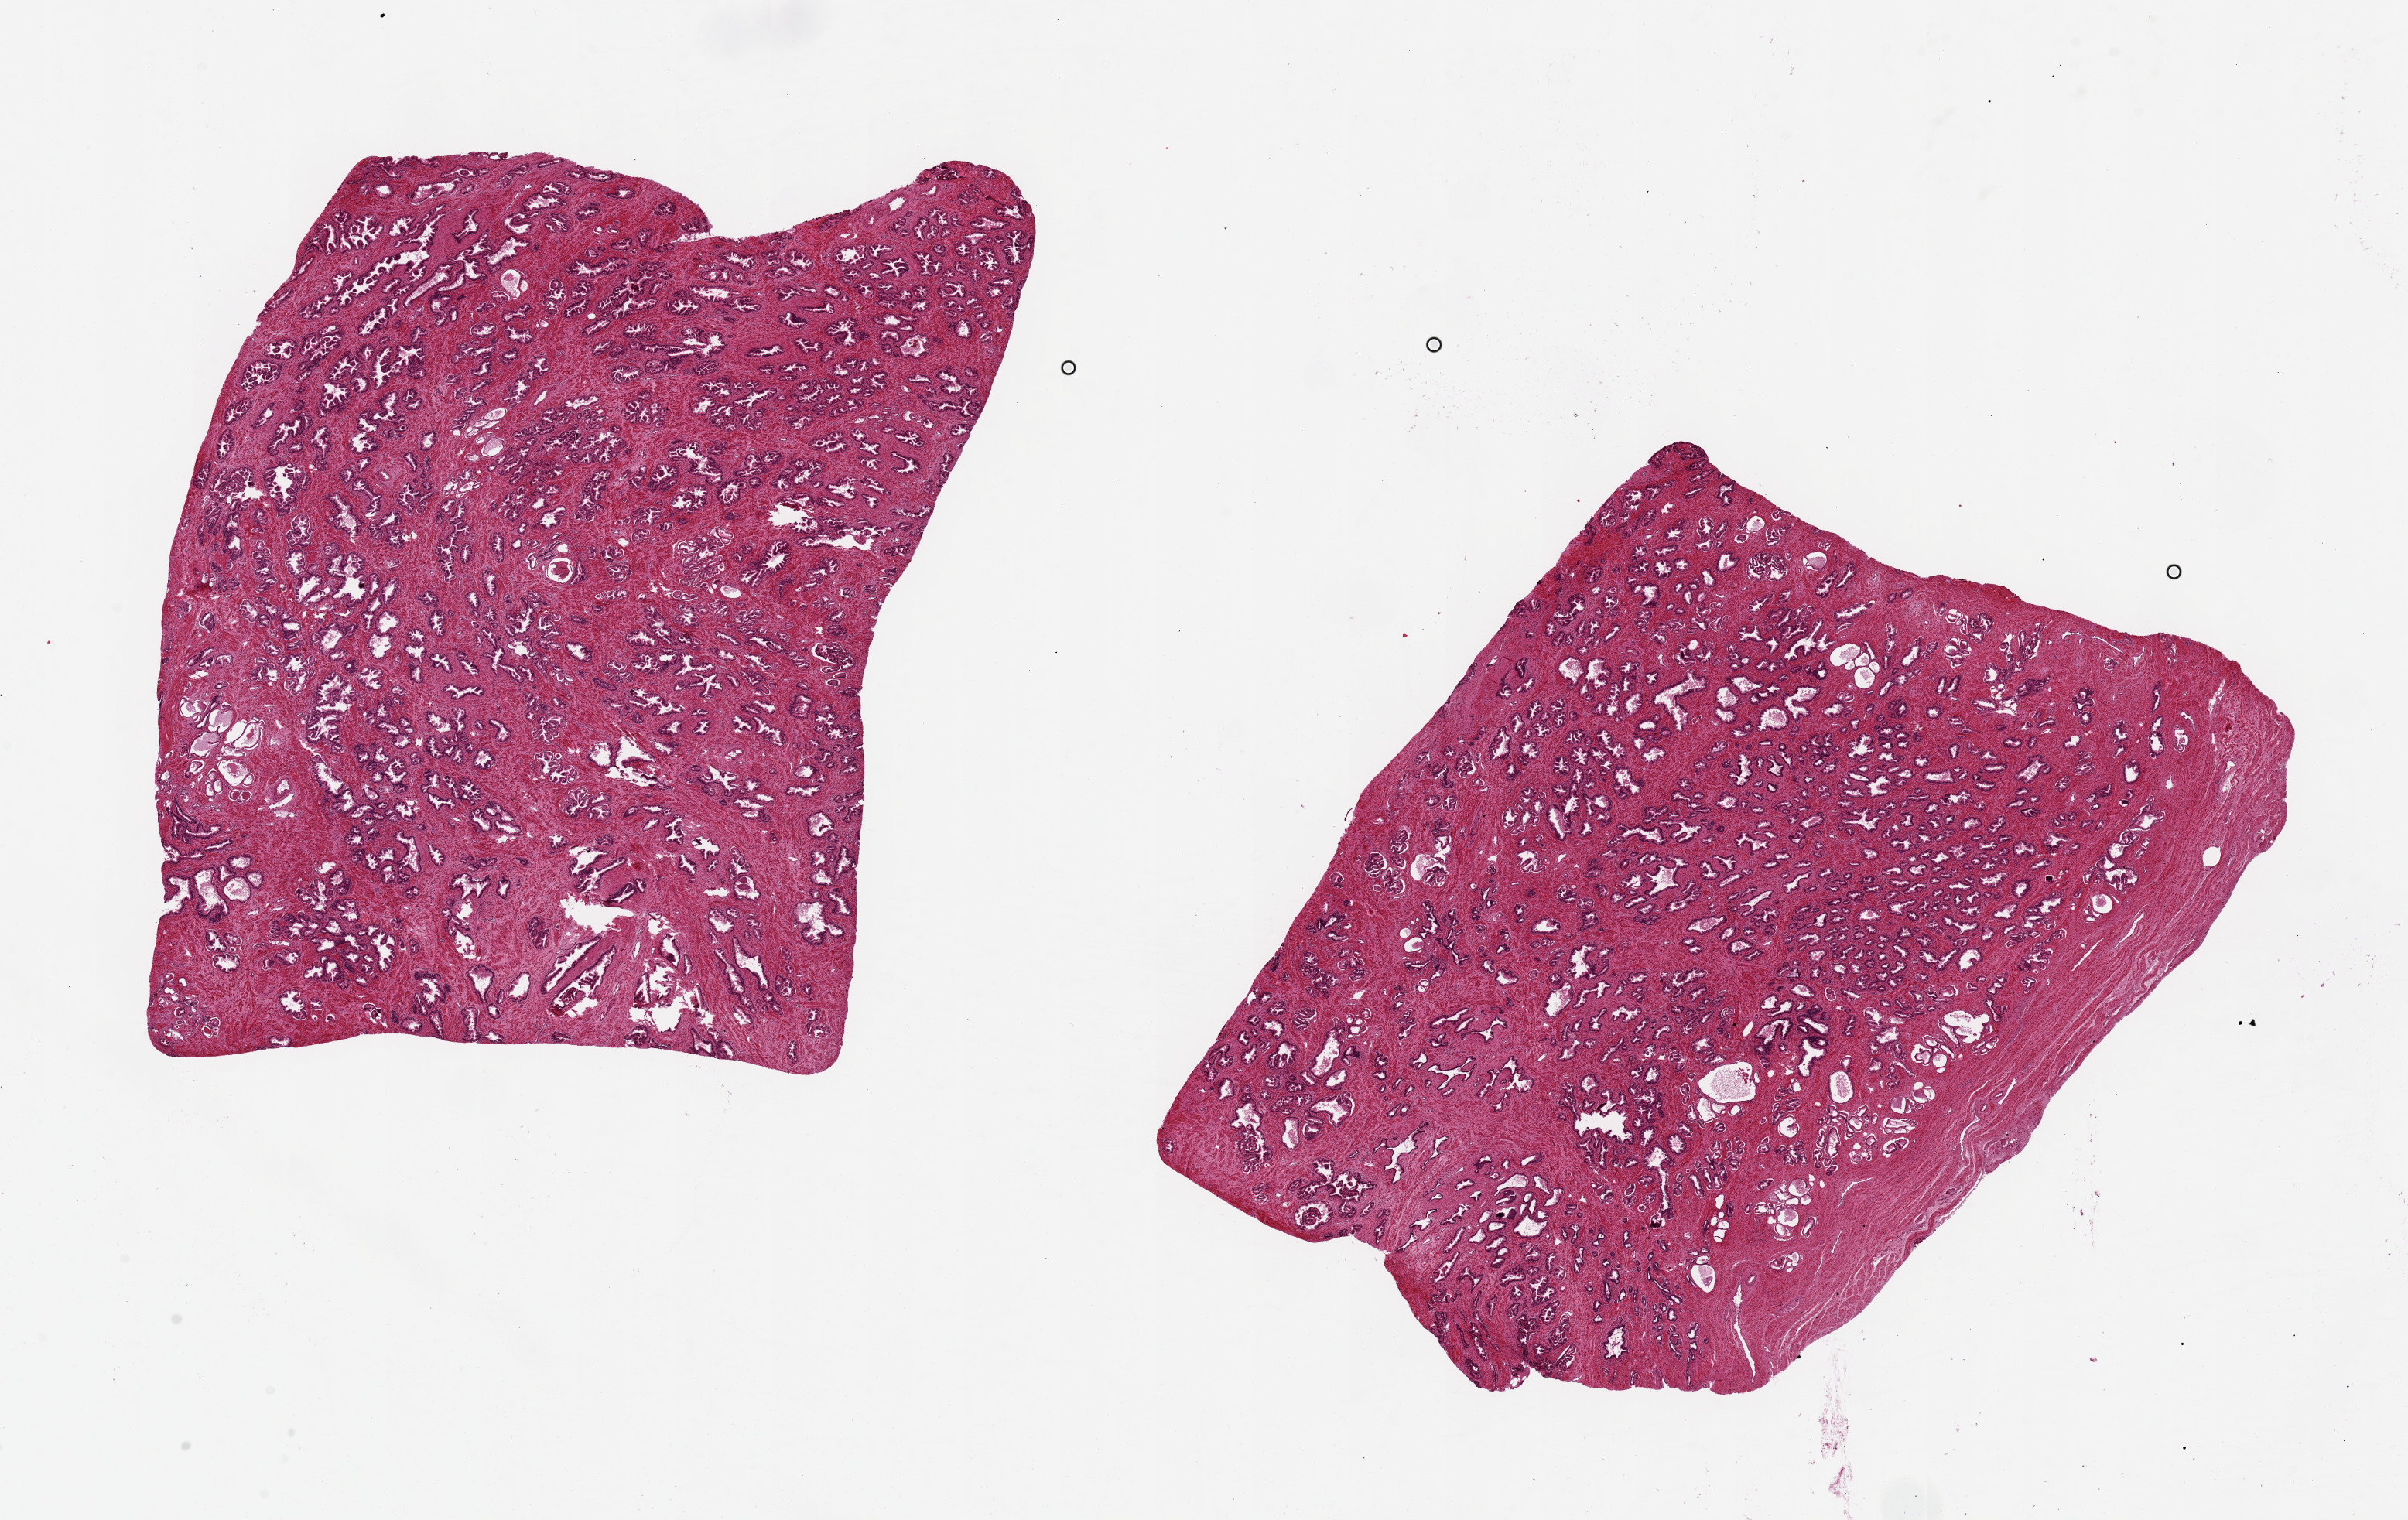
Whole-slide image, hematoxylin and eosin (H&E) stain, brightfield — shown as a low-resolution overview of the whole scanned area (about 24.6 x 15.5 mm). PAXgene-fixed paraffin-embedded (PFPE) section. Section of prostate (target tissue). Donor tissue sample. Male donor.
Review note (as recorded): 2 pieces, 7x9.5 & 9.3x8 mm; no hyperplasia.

======

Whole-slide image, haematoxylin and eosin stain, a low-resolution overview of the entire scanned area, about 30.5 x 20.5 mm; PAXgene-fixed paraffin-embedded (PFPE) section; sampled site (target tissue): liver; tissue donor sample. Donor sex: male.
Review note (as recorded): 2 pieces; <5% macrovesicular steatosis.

======

### Problem details
Copy out every line from the data above that has "section" in it.

### Exercise output
Whole-slide image, hematoxylin and eosin (H&E) stain, brightfield — shown as a low-resolution overview of the whole scanned area (about 24.6 x 15.5 mm). PAXgene-fixed paraffin-embedded (PFPE) section. Section of prostate (target tissue). Donor tissue sample. Male donor.
Whole-slide image, haematoxylin and eosin stain, a low-resolution overview of the entire scanned area, about 30.5 x 20.5 mm; PAXgene-fixed paraffin-embedded (PFPE) section; sampled site (target tissue): liver; tissue donor sample. Donor sex: male.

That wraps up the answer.